Now let us build a decision tree regression model.

#importing the libraries
import numpy as np
import pandas as pd
import matplotlib.pyplot as plt
%matplotlib inline

Importing the libraries numpy for linear algebra matrices, pandas for dataframe manipulation and matplotlib for plotting and we have written %matplotlib inline to view the plots in the jupyter notebook itself.

#importing the dataset
dataset=pd.read_csv('Position_Salaries.csv')

Suppose we want to predict the salary for a new employee whose level of experience is 6.5 and he said that the previous company paid him 160000 and he wants a higher salary and we have got some data which has three columns- Position,Level and salary. then here we will use decision tree to predict his salary based on the data we have.

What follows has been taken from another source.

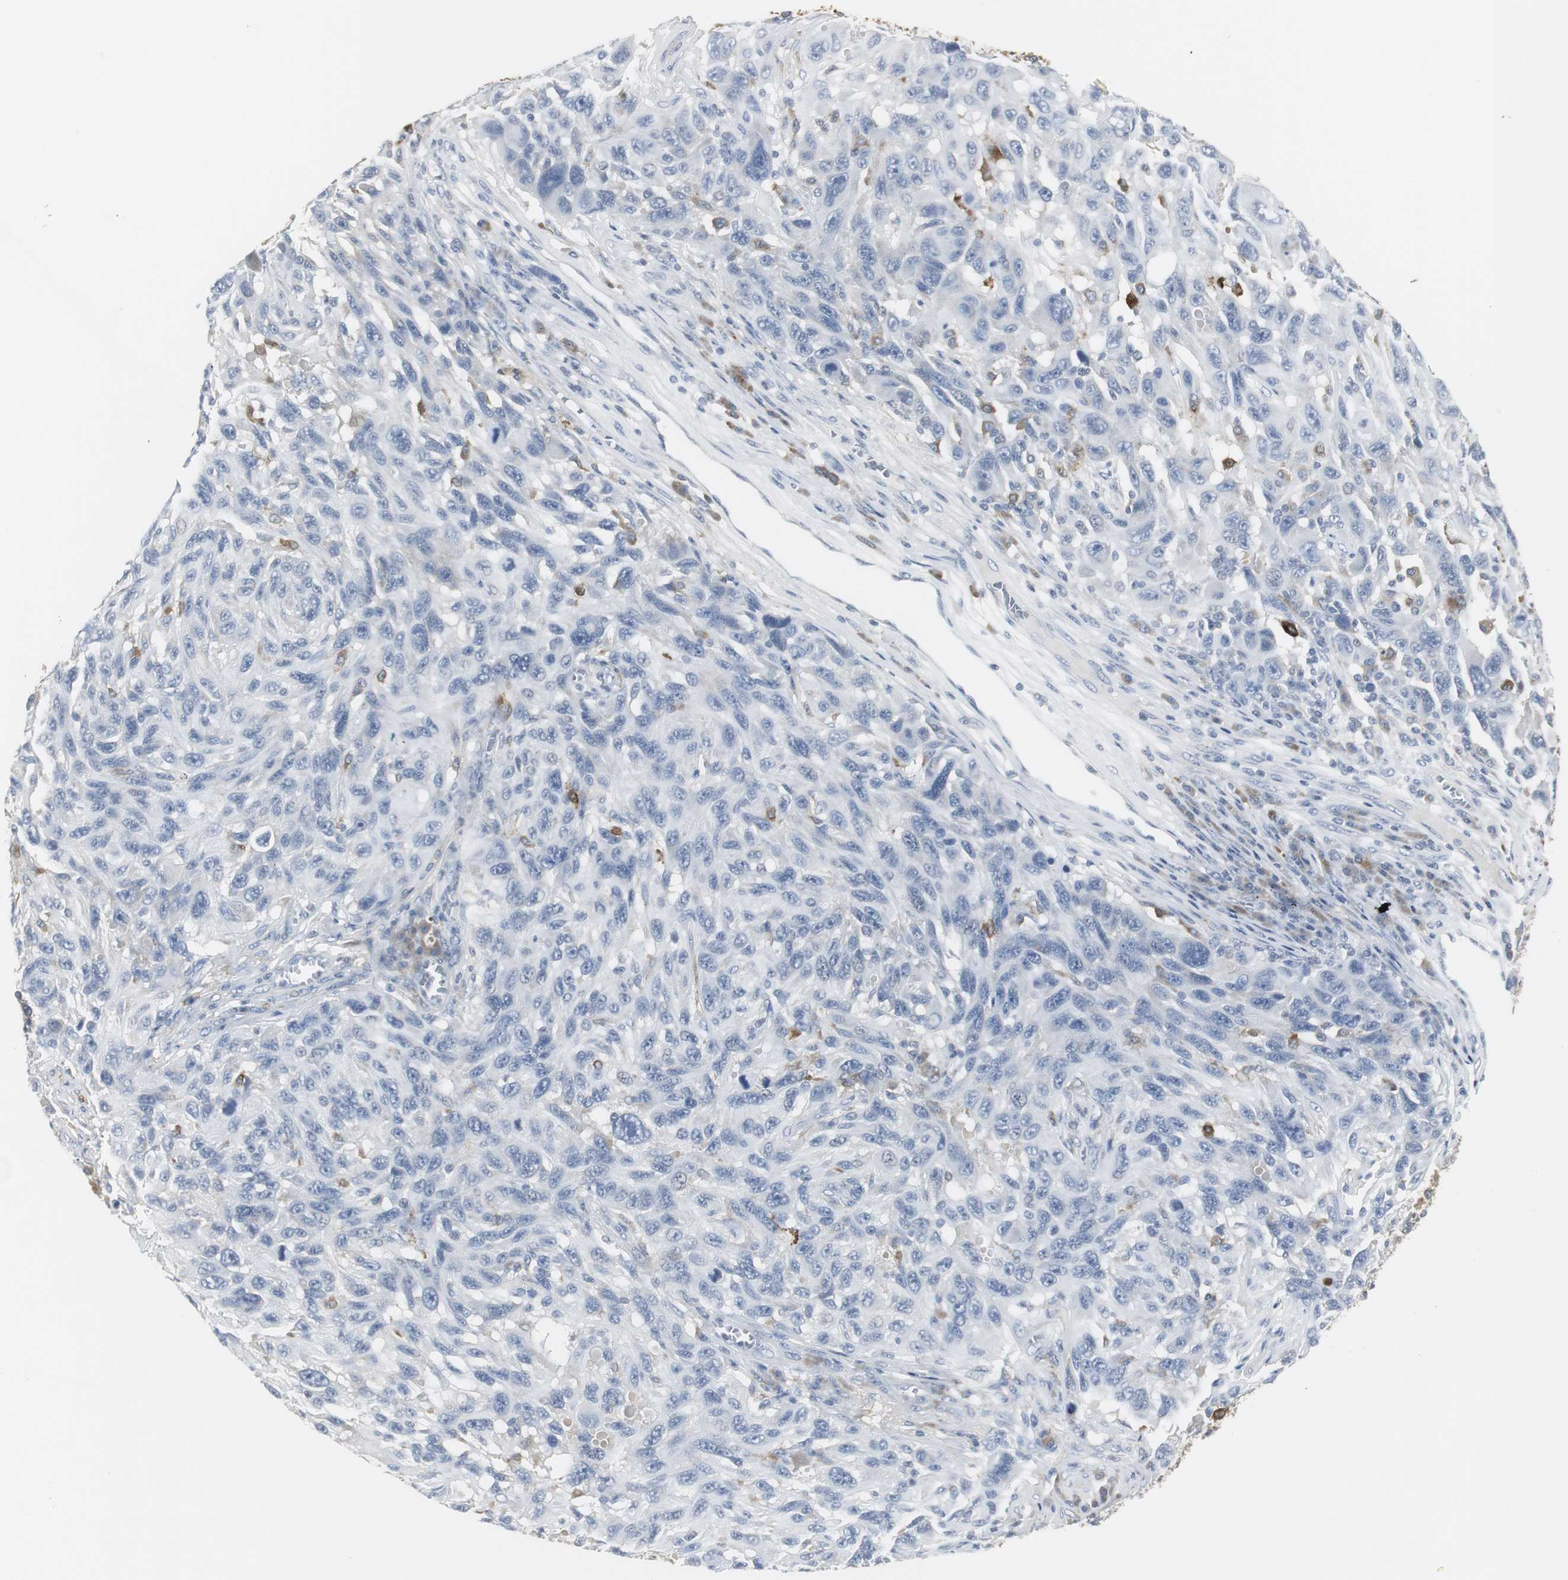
{"staining": {"intensity": "negative", "quantity": "none", "location": "none"}, "tissue": "melanoma", "cell_type": "Tumor cells", "image_type": "cancer", "snomed": [{"axis": "morphology", "description": "Malignant melanoma, NOS"}, {"axis": "topography", "description": "Skin"}], "caption": "Tumor cells are negative for brown protein staining in malignant melanoma. (DAB (3,3'-diaminobenzidine) immunohistochemistry (IHC), high magnification).", "gene": "PI15", "patient": {"sex": "male", "age": 53}}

You can get more information on the dataset by typing

dataset.info

now we divide our dataset into X and y, where X is the independent variable and y is the dependent variable.

X=dataset.iloc[:,1:2].values
y=dataset.iloc[:,2].values
#fitting the decision tree regression model to the dataset
from sklearn.tree import DecisionTreeRegressor
regressor=DecisionTreeRegressor(random_state=0)
regressor.fit(X,y)

we are training the entire dataset here and we will test it on any random value. Suppose the new employee said he has a experience of 6.5 years so we will predict his salary based on that.

y_pred = regressor.predict([[6.5]])

Now let's check what is the predicted salary for the new employee.

y_pred

It returns 150000. which is a little less than the salary that the employee told us.
Now visualising the results

#visualising the decision tree regression result(for higher resolution and smoother curves)
X_grid=np.arange(min(X),max(X),0.01)
X_grid.shape
#reshaping X_grid from 1-D array to 2-D array
X_grid=X_grid.reshape(len(X_grid),1)
plt.scatter(X,y,color='red')
plt.plot(X_grid,regressor.predict(X_grid),color='blue')
plt.title('Truth vs Bluff(Decision tree regression)')
plt.xlabel('Position level')
plt.ylabel('Salary')
plt.show()

The graph will look like this

decision_tree_graph

So, we can conclude that the prediction is not accurate but close to the real value.
To overcome this accuracy issue we have another algorithm called Random forest.Random forest is an ensemble learning algorithm, which uses multiple algorithms together to get the result.

Random forest uses many decision trees so, it makes our predictions more accurate.